O trono dourado do Palácio Real de Nápoles foi voltou para a Sala do Trono após uma ausência de 16 meses para restauração. A limpeza, a reparação e a douração tornaram a sua decoração legível novamente, e novas pesquisas descobriram que ela foi encomendada pelos reis Bourbon de Nápoles, como há muito se acreditava, mas sim pela Casa de Sabóia, reis da Itália. Também é um pouco mais jovem do que se sabia anteriormente.
O trono percorreu todo o norte para ser restaurado pelos especialistas do Centro de Conservação e Restauração “La Venaria Reale” (CNR) em Torino. Eles têm experiência específica em restauração de tronos, por isso seguiram o mesmo protocolo, aplicam as mesmas análises e tecnologias que usaram para restaurar, por exemplo, o trono do Palácio do Quirinal em Roma. A equipe fez radiografias digitais completas do trono para obter informações detalhadas sobre sua construção. Eles então reviveram o dourado com lasers. A precisão da tecnologia laser permitiu que os conservadores removessem alterações anteriores e substâncias que haviam oxidado, fazendo com que a camada de ouro original parecesse escura e suja, sem recorrer a solventes e produtos químicos agressivos. Também preservou duas camadas diferentes de douramento que haviam sido aplicadas no passado.
Após a limpeza, os conservadores consolidaram as áreas onde os materiais estavam soltos. A estrutura da cadeira foi feita em madeira macia de coníferas, com detalhes decorativos em choupo e madeira de tília.

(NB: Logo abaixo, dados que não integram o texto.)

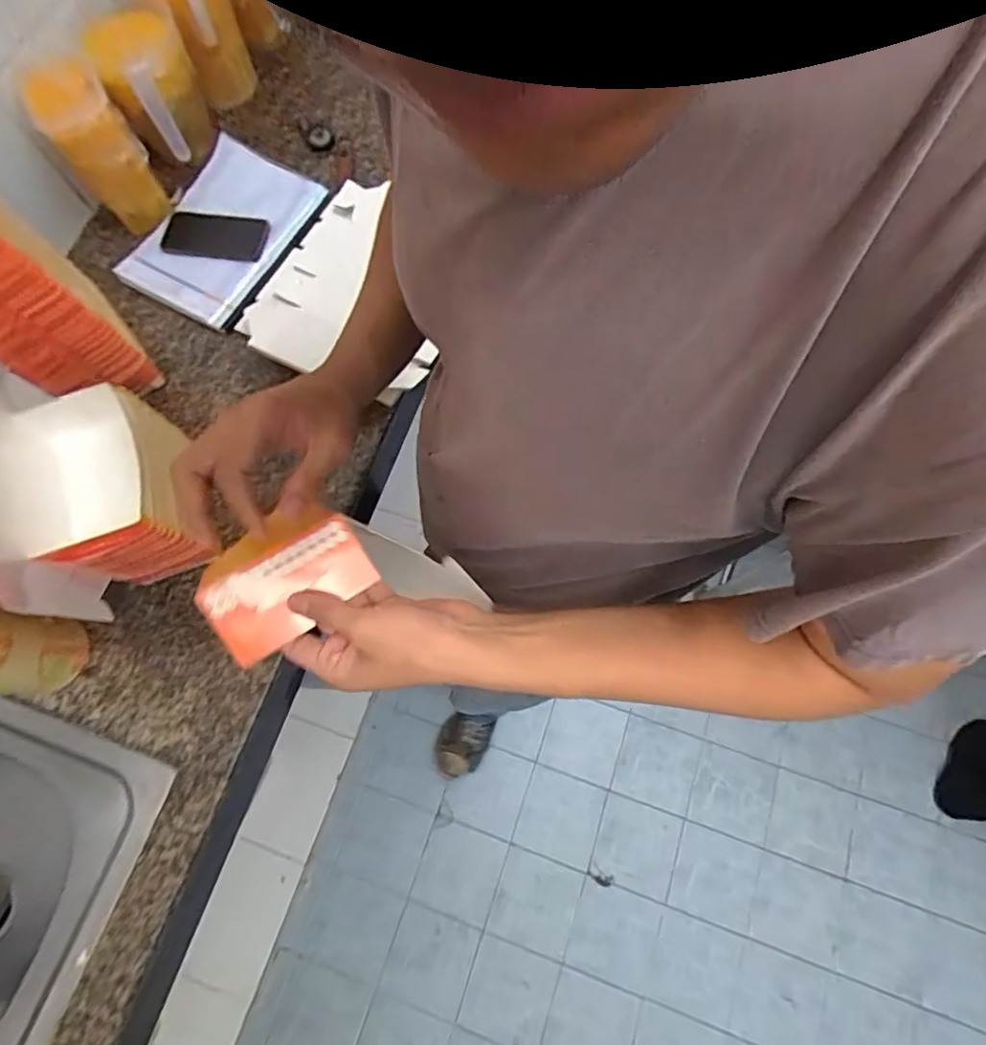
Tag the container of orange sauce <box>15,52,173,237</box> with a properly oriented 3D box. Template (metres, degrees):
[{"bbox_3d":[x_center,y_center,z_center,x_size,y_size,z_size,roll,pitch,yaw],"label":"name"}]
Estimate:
[{"bbox_3d":[-0.576,-0.550,0.812,0.099,0.190,0.125,-34,75,-9],"label":"container of orange sauce"}]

Eles estavam em mau estado e as áreas perdidas precisavam ser escoradas com uma mistura de gesso e cola antes de serem redouradas.
Infelizmente, o tecido do assento, encosto e apoio para os pés estava muito danificado para ser reparado. Foram substituídos por têxteis contemporâneos do mesmo tipo e cor. A franja trançada da borla também estava em grande parte em condições insalubres. As poucas seções da trança que estavam em condições de uso foram cuidadosamente limpas e recolocadas. O restante foi substituído por empresa especializada em reprodução de acabamentos históricos. O novo acabamento trançado foi costurado ao tecido, uma trança de cada vez, como era feito originalmente.
Os tecidos da Sala do Trono – o tapete sobre o qual repousa, a cobertura do estrado, as cortinas, as sanefas e o dossel – necessitavam de extensos reparos e também de algumas substituições. Os restauradores do palácio trabalharam diretamente na Sala do Trono, à vista do público, durante três meses para preparar o espaço para a devolução do trono.
Enquanto o trono estava em conservação, historiadores de arte do Palácio Real de Nápoles pesquisaram os arquivos e descobriram que a entrada do catálogo que listava o trono como uma obra Bourbon encomendada entre 1845 e 1850 era imprecisa. Na verdade, foi encomendado pela família Savoy em 1874, após a Unificação da Itália.